_Work request A_.
Answer these questions about the passage on Polish politics:
(i) What did Poland say it would continue to block if the embargo was not lifted?
(ii) In which city were PIS flyers distributed on a church's premises?
(iii) Who wrote the letter that was read to congregations all over Poland?
_Work request B_. Transcribe part of the passage on Polish politics. Begin at the words "The candidates whose" and stop after "what they do.".
_Work request C_. In one to three sentences, explain why the candidates in the passage on Polish politics said they had no control over what happened with their flyers.

*** Opening of Given passage ***

Poland also warned it would continue to block a strategic EU-Russia agreement if the embargo was not lifted. “Poland has to link these two issues — the embargo and the signing of a new agreement between Russia and the European Union,” Ardanowski was quoted as saying.

The question that arises is not if Russia will stop banning Polish meat but if Polish meat meets the standards of food safety regulations and if the EU can guarantee that they do.

Polish Church Advises People How To Vote

The Polish Catholic Church reminded Poland’s voters that they have an obligation to vote in keeping with the fundamental values taught by the Church. In a letter by Polish Bishops that was read to congregations all over Poland this weekend, people were told that they should pay attention to the moral condition of political candidates, their identity, values and readiness to cooperate with others.

Prime Minister Kaczynski’s voter base rests primarily in the countryside among the older population and followers of Radio Maria’s Father Taduesz Rydzyk. These voters are devoutly Catholic and tend to support Kaczynski. How much some of them support him and his party was made reported today in the Polish Weekly Gazeta Wyborcza.

In Lublin, after a church service yesterday, PIS flyers were distributed on the church’s premises and when a Gazeta Wyborcza reporter started taking pictures, some people surrounded him, started calling him names, and told him to “f**k off!” – One woman even hit him in the face. Finally a man urged people to calm down and the reporter was able to get away.

The candidates whose fliers were distributed said that they had no idea about what happened. They said that people take their flyers and distribute them any way they want. Candidates have no control over what they do.

It seems that the Vatican will never stop getting involved in Polish politics despite the fact that the wall has fallen and the Polish Pope is dead.

*** Close of Given passage ***
*** Opening of Extracted material ***

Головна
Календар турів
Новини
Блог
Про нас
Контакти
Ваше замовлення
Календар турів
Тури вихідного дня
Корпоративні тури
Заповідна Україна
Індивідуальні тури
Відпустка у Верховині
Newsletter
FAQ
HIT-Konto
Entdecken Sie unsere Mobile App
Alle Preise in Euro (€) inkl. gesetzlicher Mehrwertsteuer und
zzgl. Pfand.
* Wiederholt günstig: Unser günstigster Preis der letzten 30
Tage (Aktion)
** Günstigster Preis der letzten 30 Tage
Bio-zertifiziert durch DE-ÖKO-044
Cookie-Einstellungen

*** Close of Extracted material ***
*** Opening of Extracted material ***

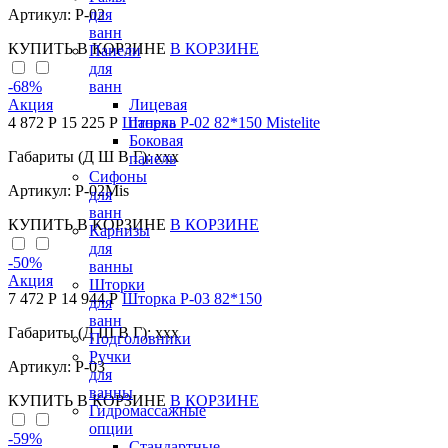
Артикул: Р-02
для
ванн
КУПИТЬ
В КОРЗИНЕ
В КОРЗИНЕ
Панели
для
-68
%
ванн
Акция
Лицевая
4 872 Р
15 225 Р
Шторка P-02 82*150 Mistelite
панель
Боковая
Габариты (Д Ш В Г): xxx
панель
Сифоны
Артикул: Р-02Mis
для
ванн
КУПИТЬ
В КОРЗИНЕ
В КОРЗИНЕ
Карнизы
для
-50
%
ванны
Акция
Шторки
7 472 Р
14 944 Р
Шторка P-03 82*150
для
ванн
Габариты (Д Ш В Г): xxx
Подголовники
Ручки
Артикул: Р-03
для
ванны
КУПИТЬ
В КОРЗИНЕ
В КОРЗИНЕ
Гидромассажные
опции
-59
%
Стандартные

*** Close of Extracted material ***
*** Opening of Extracted material ***

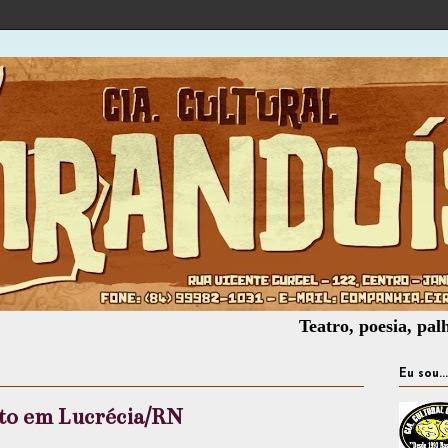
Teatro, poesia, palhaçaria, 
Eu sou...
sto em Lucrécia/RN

*** Close of Extracted material ***

_Your response A_.
(i) A strategic EU-Russia agreement.
(ii) Lublin.
(iii) Polish Bishops.

_Your response B_.
The candidates whose fliers were distributed said that they had no idea about what happened. They said that people take their flyers and distribute them any way they want. Candidates have no control over what they do.

_Your response C_. The candidates said that people take their flyers and distribute them any way they want. For that reason, they had no control over what those people do. They also said they had no idea about what happened.